Сейчас-то я вполне автоматически делю людей на евреев и неевреев: я никому не подсуживаю, а в сфере духа, пожалуй, болею даже за неевреев (евреи уже достаточно набрали здесь очков, да и вообще всякое профессиональное разделение, совпадающее с разделением национальным, более всего опасно именно для меньшинств) — только с евреями мне проще: по крайней мере не услышишь антисемитской пакости (пакостью я называю исключительно ложь, стремление объявить недоказанное доказанным). Но в ту пору я квалифицировал лишь носы на интеллигентные и курносые. У Славки был даже чересчур интеллигентный, но слишком уж мясистый и скругленный. А из еврейских фамилий на «ич» известен мне был один-единственный легендарный Рабинович. Поэтому, когда Славка на промозглой трамвайной остановке у Двенадцатой линии вдруг почти сердито поделился: «Я считаю, нашему поколению не на что обижаться», — я сначала ничего не понял: разумеется, не на что… только какому это «нашему»? «Вот отец мой — он в пятьдесят третьем чуть не год просидел без работы… Спасибо еще, не посадили», — лишь тут для меня что-то забрезжило, хотя от всяких роковых еврейских дат дома меня всячески оберегали, дабы не ссорить со средой (тем самым обезоруживая меня перед нею).

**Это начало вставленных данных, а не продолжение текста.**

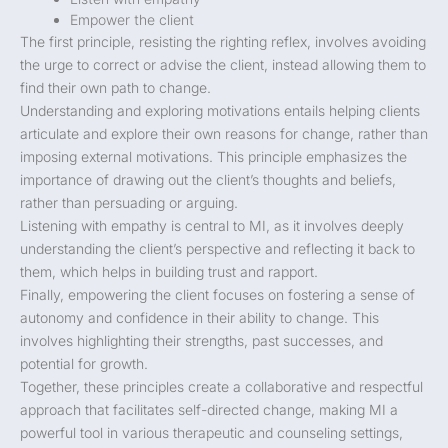
Empower the client
The first principle, resisting the righting reflex, involves avoiding
the urge to correct or advise the client, instead allowing them to
find their own path to change.
Understanding and exploring motivations entails helping clients
articulate and explore their own reasons for change, rather than
imposing external motivations. This principle emphasizes the
importance of drawing out the client’s thoughts and beliefs,
rather than persuading or arguing.
Listening with empathy is central to MI, as it involves deeply
understanding the client’s perspective and reflecting it back to
them, which helps in building trust and rapport.
Finally, empowering the client focuses on fostering a sense of
autonomy and confidence in their ability to change. This
involves highlighting their strengths, past successes, and
potential for growth.
Together, these principles create a collaborative and respectful
approach that facilitates self-directed change, making MI a
powerful tool in various therapeutic and counseling settings,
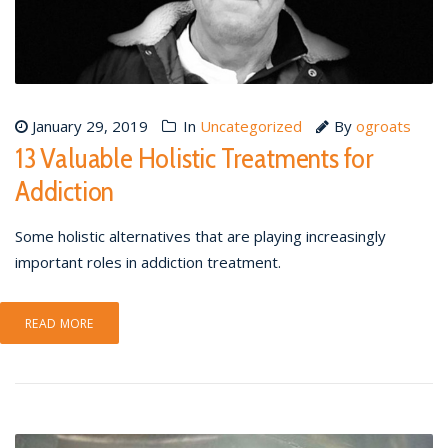
January 29, 2019
In
Uncategorized
By
ogroats
13 Valuable Holistic Treatments for
Addiction
Some holistic alternatives that are playing increasingly
important roles in addiction treatment.
READ MORE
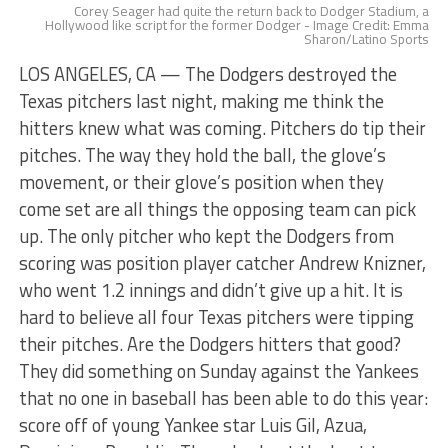
Corey Seager had quite the return back to Dodger Stadium, a
Hollywood like script for the former Dodger - Image Credit: Emma
Sharon/Latino Sports
LOS ANGELES, CA — The Dodgers destroyed the
Texas pitchers last night, making me think the
hitters knew what was coming. Pitchers do tip their
pitches. The way they hold the ball, the glove’s
movement, or their glove’s position when they
come set are all things the opposing team can pick
up. The only pitcher who kept the Dodgers from
scoring was position player catcher Andrew Knizner,
who went 1.2 innings and didn’t give up a hit. It is
hard to believe all four Texas pitchers were tipping
their pitches. Are the Dodgers hitters that good?
They did something on Sunday against the Yankees
that no one in baseball has been able to do this year:
score off of young Yankee star Luis Gil, Azua,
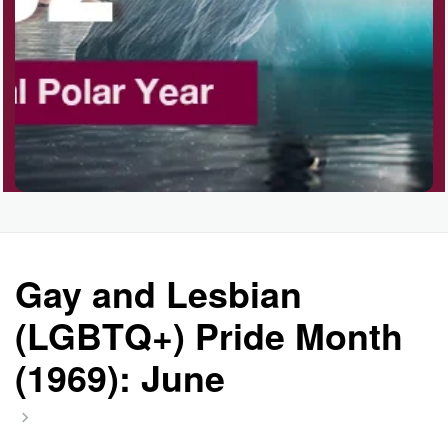
Gay and Lesbian
(LGBTQ+) Pride Month
(1969): June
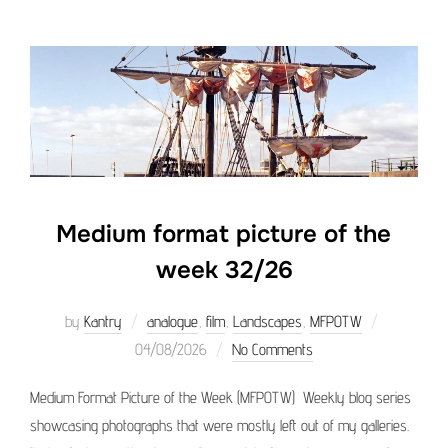
Medium format picture of the
week 32/26
Posted
by
Kantry
analogue
,
film
,
Landscapes
,
MFPOTW
on
04/08/2026
No Comments
Medium Format Picture of the Week (MFPOTW) Weekly blog series
showcasing photographs that were mostly left out of my galleries.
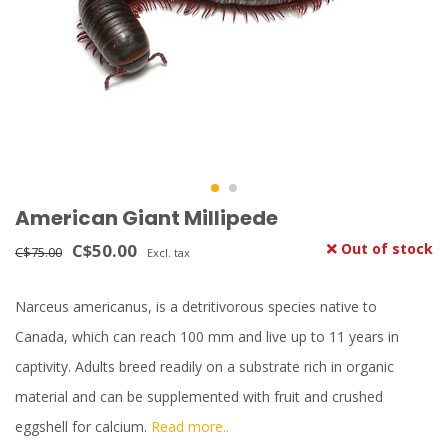
American Giant Millipede
C$50.00
Out of stock
C$75.00
Excl. tax
Narceus americanus, is a detritivorous species native to
Canada, which can reach 100 mm and live up to 11 years in
captivity. Adults breed readily on a substrate rich in organic
material and can be supplemented with fruit and crushed
eggshell for calcium.
Read more..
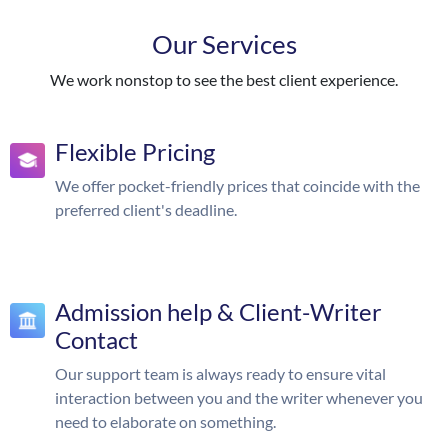
Our Services
We work nonstop to see the best client experience.
Flexible Pricing
We offer pocket-friendly prices that coincide with the
preferred client's deadline.
Admission help & Client-Writer
Contact
Our support team is always ready to ensure vital
interaction between you and the writer whenever you
need to elaborate on something.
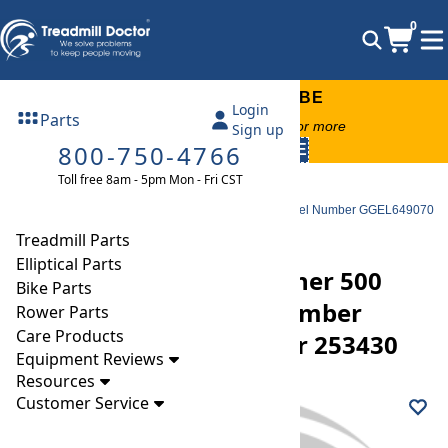
0
FREE TREADMILL LUBE
Login
Parts
Free lube on any order of $49 or more
Sign up
800-750-4766
code:
SUMMERFREE
Toll free 8am - 5pm Mon - Fri CST
Parts
Elliptical
Ramp Wheels
Golds Gym Gg Stride Trainer 500 Elliptical Roller Model Number GGEL649070
Part Number 253430
Treadmill Parts
Elliptical Parts
Golds Gym Gg Stride Trainer 500
Bike Parts
Elliptical Roller Model Number
Rower Parts
Care Products
GGEL649070 Part Number 253430
Equipment Reviews
Resources
Customer Service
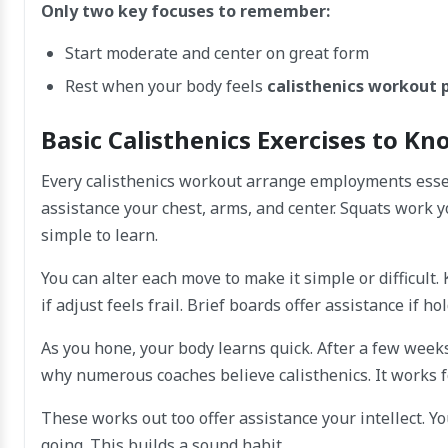
Only two key focuses to remember:
Start moderate and center on great form
Rest when your body feels
calisthenics workout 
Basic Calisthenics Exercises to K
Every calisthenics workout arrange employments esse
assistance your chest, arms, and center. Squats work 
simple to learn.
You can alter each move to make it simple or difficult.
if adjust feels frail. Brief boards offer assistance if 
As you hone, your body learns quick. After a few weeks
why numerous coaches believe calisthenics. It works fo
These works out too offer assistance your intellect. Y
going. This builds a sound habit.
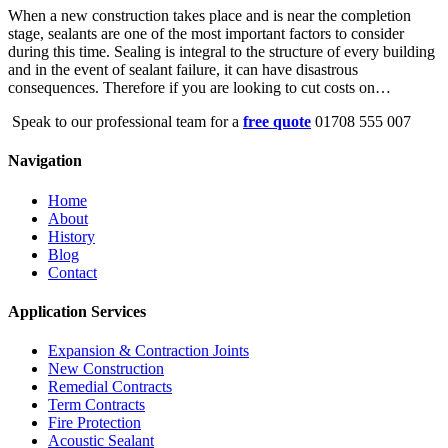
When a new construction takes place and is near the completion
stage, sealants are one of the most important factors to consider
during this time. Sealing is integral to the structure of every building
and in the event of sealant failure, it can have disastrous
consequences. Therefore if you are looking to cut costs on…
Speak to our professional team for a
free quote
01708 555 007
Navigation
Home
About
History
Blog
Contact
Application Services
Expansion & Contraction Joints
New Construction
Remedial Contracts
Term Contracts
Fire Protection
Acoustic Sealant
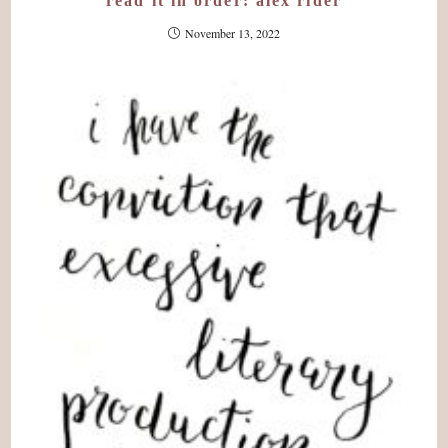
read it in order: alex rider
November 13, 2022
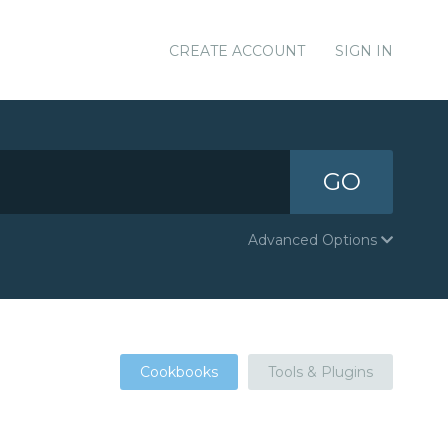
CREATE ACCOUNT
SIGN IN
GO
Advanced Options
Cookbooks
Tools & Plugins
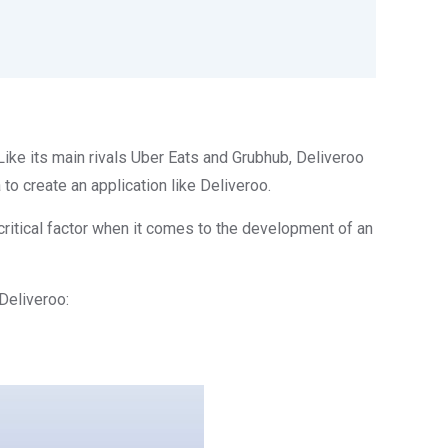
ike its main rivals Uber Eats and Grubhub, Deliveroo
o create an application like Deliveroo.
a critical factor when it comes to the development of an
 Deliveroo:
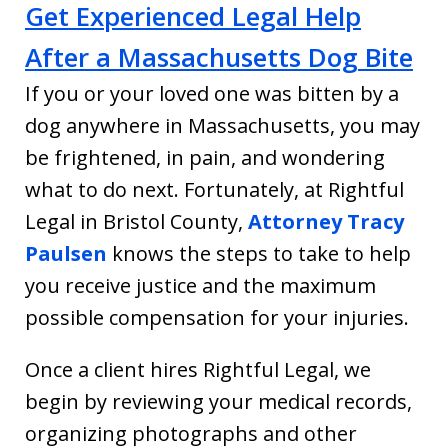
Get Experienced Legal Help
After a Massachusetts Dog Bite
If you or your loved one was bitten by a
dog anywhere in Massachusetts, you may
be frightened, in pain, and wondering
what to do next. Fortunately, at Rightful
Legal in Bristol County,
Attorney Tracy
Paulsen
knows the steps to take to help
you receive justice and the maximum
possible compensation for your injuries.
Once a client hires Rightful Legal, we
begin by reviewing your medical records,
organizing photographs and other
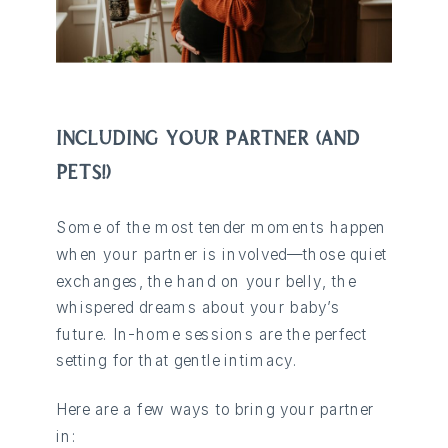
INCLUDING YOUR PARTNER (AND
PETS!)
Some of the most tender moments happen
when your partner is involved—those quiet
exchanges, the hand on your belly, the
whispered dreams about your baby’s
future. In-home sessions are the perfect
setting for that gentle intimacy.
Here are a few ways to bring your partner
in:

И я почувствовал между нами некое единство — единство соучастников, хотя до этого наши отношения были скорее напряженными, — тем более что нас тянуло друг к другу как тайных почитателей невидимого, но общего божества, почему мы и не могли просто игнорировать друг друга (самая ярая вражда настаивается именно в замкнутых сектах). Неделю назад наш курс зачем-то бросили прочесывать ночное Смоленское кладбище — загонять каких-то бандитов не то маньяков. Когда нас выстроили у еще неизвестной мне черной Смоленки (окружающие трущобы были упоительны), милицейский майор, светя себе фонариком, начал с усилием выкликать по неразборчивому списку: «Авдеев!» — «Я!» — шутовски взвизгнул какой-то весельчак. «Антипенко!» — «Я!» — тот же голос заводной куклы. «Хорошо, правда?» — совершенно по-детски обрадовался Славка. Но постепенно зубоскальство иссякло, и наш вундеркинд-одногруппник Петров, — редчайший феномен — интеллигентная курносость, — тяжело вздохнул: «Я, пожалуй, начну все выводить из леммы Бореля…» — «Это как?» — заинтересовался Славка, а мне почему-то не верилось, что это дело стоящее. Славка серьезно вглядывался в Петровские царапины по бурой штукатурке, что-то переспрашивал, и я — от скуки и отверженности — поднял кривую палку и начал играть ею в лапту крошевом асфальта. Славка склонился ко мне, как к глухому, и только что не по складам растолковал: «Это у вас в деревне можно так делать. А в Ленинграде нельзя». Я подумал и сообщил ему: «Ты дурак». — «Я дурак? — Он как будто не поверил, но все-таки расстроился: — Ну ладно, ну хорошо, ну пускай…» Уважение к истине никому из нас не позволяло на слово ответить делом, на суждение ударом. Это нас и сгубило: мы уважали наших врагов. Но ведь стать взрослым и означает признать реальность и смириться с ее властью… Славка даже в диссидентскую пору восставал исключительно против неписаных, то есть реальных, прав партийных вождей: «Пусть напишут, что мы не имеем права!»
Может быть, именно поэтому с Синько Славка показал себя чуть ли не размазней — не чувствовал за собой четкого права. В тот год семейным парам предложили объединиться в пары, чтобы одна пара заняла комнату в общаге, а другая, скинувшись с первой, сняла что-нибудь в городе: каждому семейству жилище обходилось в пятнадцать рублей (шестнадцать пятьдесят, неизменно уточнял Славка — единственный, кто учитывал и плату за общежитие). Поскольку у нас с Катькой в подержанной детской коляске с привязанными для устойчивости гантелями уже кряхтела трехмесячная дочурка, мы были невыгодной парой: нам комнату никто не сдал бы. В принципе, в Малковом переулке можно было вышустрить что-нибудь и получше общаги, но ведь Пузя должна была беспрерывно вращаться в обществе и невозбранно свинячить: набивать все щели окурками, сверкать засаленными халатами, отравлять воздух прокуренными всенощными с картами и стаканами, чтобы назавтра рассыпать по загаженному столу триста сортов всевозможных таблеток… «Почему у женщин всегда все болит?» — наивно округлял глаза Славка.
Я несправедлив к ней, любила же она когда-то Юру — за величие души, разумеется: изнемогающей от токсикоза, он, по ее словам, пускал ей дым в лицо. Но Славке она, похоже, мстила именно за его приземленность, за его постоянные измены то одному, то другому чужому божеству.